I also continue to think it's interesting that he opposed this kind of shenanigan in his What We Owe The Future review, published the next day, TINACBNIEAC:

This series of commitments feels basically right to me and I think it prevents muggings.

But I’m not sure I want to play the philosophy game. Maybe MacAskill can come up with some clever proof that the commitments I list above imply I have to have my eyes pecked out by angry seagulls or something. If that’s true, I will just not do that, and switch to some other set of axioms.... I realize that will intuitively feel like leaving some utility on the table - the first step in the chain just looks so much obviously better than the starting point - but I’m willing to make that sacrifice.

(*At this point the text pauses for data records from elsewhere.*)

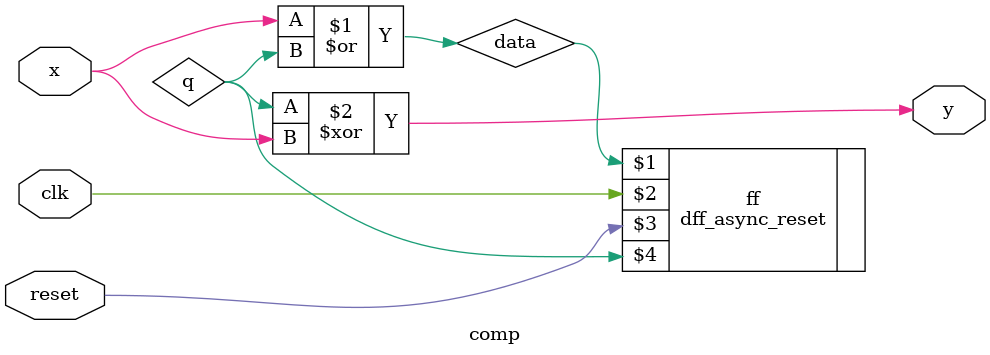
<source format=v>

module comp(
	input wire x, 
	input wire reset,
	input wire clk,
	output wire y
);
	
	or or_data(data, x, q);
	xor xor_y(y, q, x);
	
	dff_async_reset ff(data, clk, reset, q);
	
endmodule

</source>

He perceives the muggings can't really be prevented, that there's always going to be another switch, and a rational choice is to avoid the whole game and choose different axioms.

I disagree, the last exchange of his example suggests that when you've retreated to that lowest level, someone like Scott should come along to keep nudging you up the layers

So? What's wrong with a nudge? Coercion is bad. Persuasion is fine.

But, again, isn't Scott doing the thing where he's actually arguing down from the "purists"?

The person is not left to be comfortable at their fulfillment level.

Isn't that contradicting the point of him saying the whole 10% line is a totally great place to be comfortable?

also continue to think it's interesting that he opposed this kind of shenanigan

He's trying to find a reasonable middle ground. For people like him. For the more typical person. For anyone.

Scott perceives that unbounded moral philosophy is a mug's game. So bind it a little.

What is obligatory? What is supererogatory? Reasonable people can disagree and avoid muggings.

I think the issue here is that you perceive Scott is expressing two different stances, but I see him saying the same basic thing. Figure out what the obligatory minimum, satisfice, and then anything beyond that is extra credit, but there's no reason to beat oneself up over maximization or allow a philosophical mugging.